### Job item
Below is a listing; restate from it, character for character, the lines beginning at the line holding "top:85px; width:243px; height:60px;" and ending at the line holding "top:85px; width:243px; height:76px;", both included.

### Data section
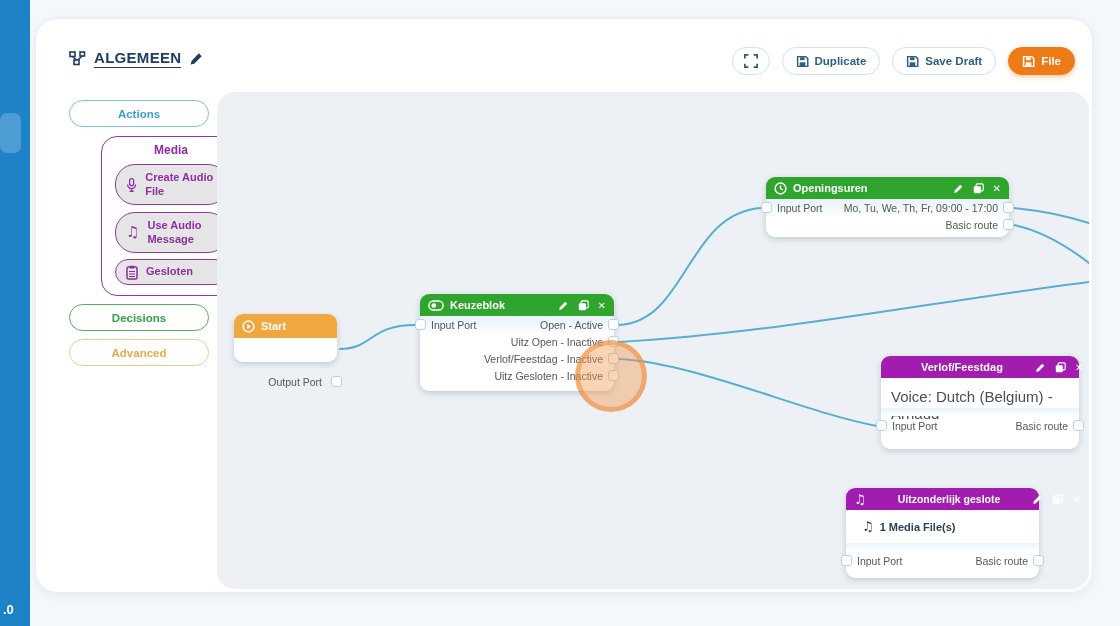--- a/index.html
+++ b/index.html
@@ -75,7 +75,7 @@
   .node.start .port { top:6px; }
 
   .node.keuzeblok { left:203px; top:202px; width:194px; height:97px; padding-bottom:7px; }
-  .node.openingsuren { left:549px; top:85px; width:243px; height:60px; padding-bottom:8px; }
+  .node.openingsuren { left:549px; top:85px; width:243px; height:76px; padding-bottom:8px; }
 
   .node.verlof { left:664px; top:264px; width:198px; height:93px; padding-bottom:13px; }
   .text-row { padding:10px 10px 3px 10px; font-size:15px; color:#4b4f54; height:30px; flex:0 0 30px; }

### Task output
-  .node.openingsuren { left:549px; top:85px; width:243px; height:60px; padding-bottom:8px; }
+  .node.openingsuren { left:549px; top:85px; width:243px; height:76px; padding-bottom:8px; }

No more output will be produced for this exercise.